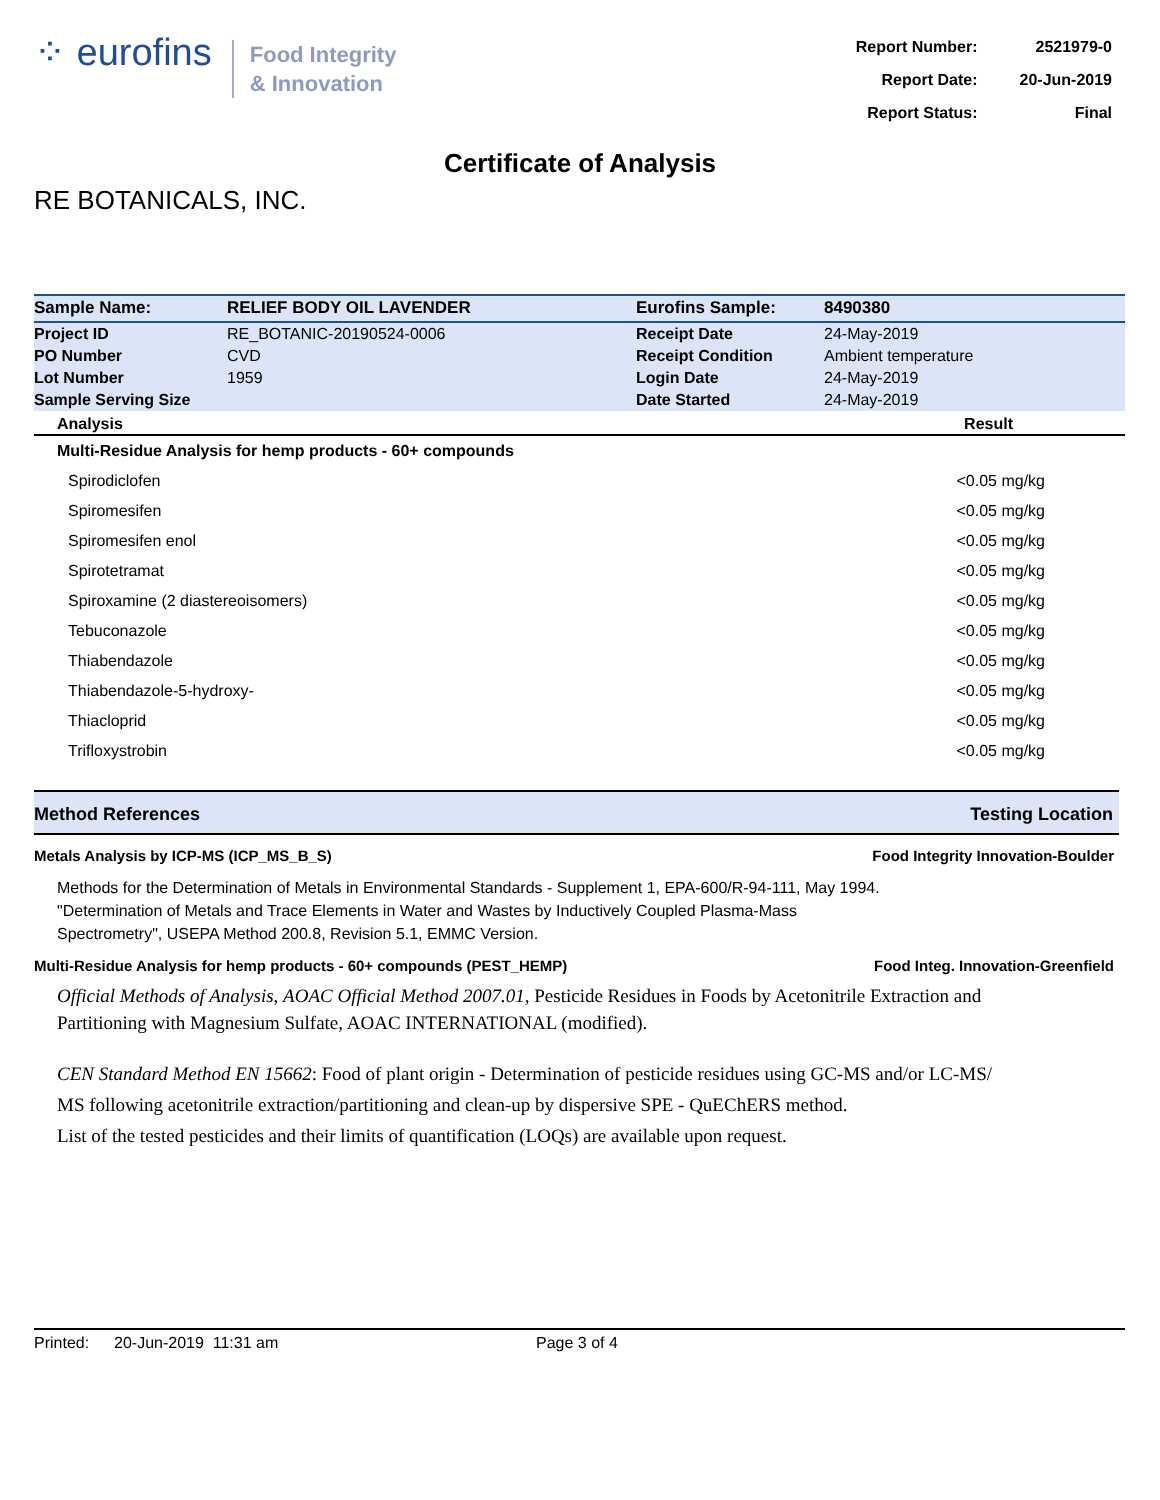⁘ eurofins
Food Integrity
& Innovation
| Report Number: | 2521979-0 |
| Report Date: | 20-Jun-2019 |
| Report Status: | Final |
Certificate of Analysis
RE BOTANICALS, INC.
| Sample Name: | RELIEF BODY OIL LAVENDER | Eurofins Sample: | 8490380 |
| Project ID | RE_BOTANIC-20190524-0006 | Receipt Date | 24-May-2019 |
| PO Number | CVD | Receipt Condition | Ambient temperature |
| Lot Number | 1959 | Login Date | 24-May-2019 |
| Sample Serving Size | | Date Started | 24-May-2019 |
| Analysis | Result |
| --- | --- |
| Multi-Residue Analysis for hemp products - 60+ compounds | |
| Spirodiclofen | <0.05 mg/kg |
| Spiromesifen | <0.05 mg/kg |
| Spiromesifen enol | <0.05 mg/kg |
| Spirotetramat | <0.05 mg/kg |
| Spiroxamine (2 diastereoisomers) | <0.05 mg/kg |
| Tebuconazole | <0.05 mg/kg |
| Thiabendazole | <0.05 mg/kg |
| Thiabendazole-5-hydroxy- | <0.05 mg/kg |
| Thiacloprid | <0.05 mg/kg |
| Trifloxystrobin | <0.05 mg/kg |
Method References Testing Location
Metals Analysis by ICP-MS (ICP_MS_B_S) Food Integrity Innovation-Boulder
Methods for the Determination of Metals in Environmental Standards - Supplement 1, EPA-600/R-94-111, May 1994.
"Determination of Metals and Trace Elements in Water and Wastes by Inductively Coupled Plasma-Mass Spectrometry", USEPA Method 200.8, Revision 5.1, EMMC Version.
Multi-Residue Analysis for hemp products - 60+ compounds (PEST_HEMP) Food Integ. Innovation-Greenfield
Official Methods of Analysis, AOAC Official Method 2007.01, Pesticide Residues in Foods by Acetonitrile Extraction and Partitioning with Magnesium Sulfate, AOAC INTERNATIONAL (modified).
CEN Standard Method EN 15662: Food of plant origin - Determination of pesticide residues using GC-MS and/or LC-MS/ MS following acetonitrile extraction/partitioning and clean-up by dispersive SPE - QuEChERS method.
List of the tested pesticides and their limits of quantification (LOQs) are available upon request.
Printed: 20-Jun-2019 11:31 am Page 3 of 4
:::
| What you need to do |
In the listing above, find the line with "enol | <0.05 mg/kg |" and the line with "Methods for the". Output those two lines and every line between them, exactly as written.

| Solution for this exercise |
| Spiromesifen enol | <0.05 mg/kg |
| Spirotetramat | <0.05 mg/kg |
| Spiroxamine (2 diastereoisomers) | <0.05 mg/kg |
| Tebuconazole | <0.05 mg/kg |
| Thiabendazole | <0.05 mg/kg |
| Thiabendazole-5-hydroxy- | <0.05 mg/kg |
| Thiacloprid | <0.05 mg/kg |
| Trifloxystrobin | <0.05 mg/kg |
Method References Testing Location
Metals Analysis by ICP-MS (ICP_MS_B_S) Food Integrity Innovation-Boulder
Methods for the Determination of Metals in Environmental Standards - Supplement 1, EPA-600/R-94-111, May 1994.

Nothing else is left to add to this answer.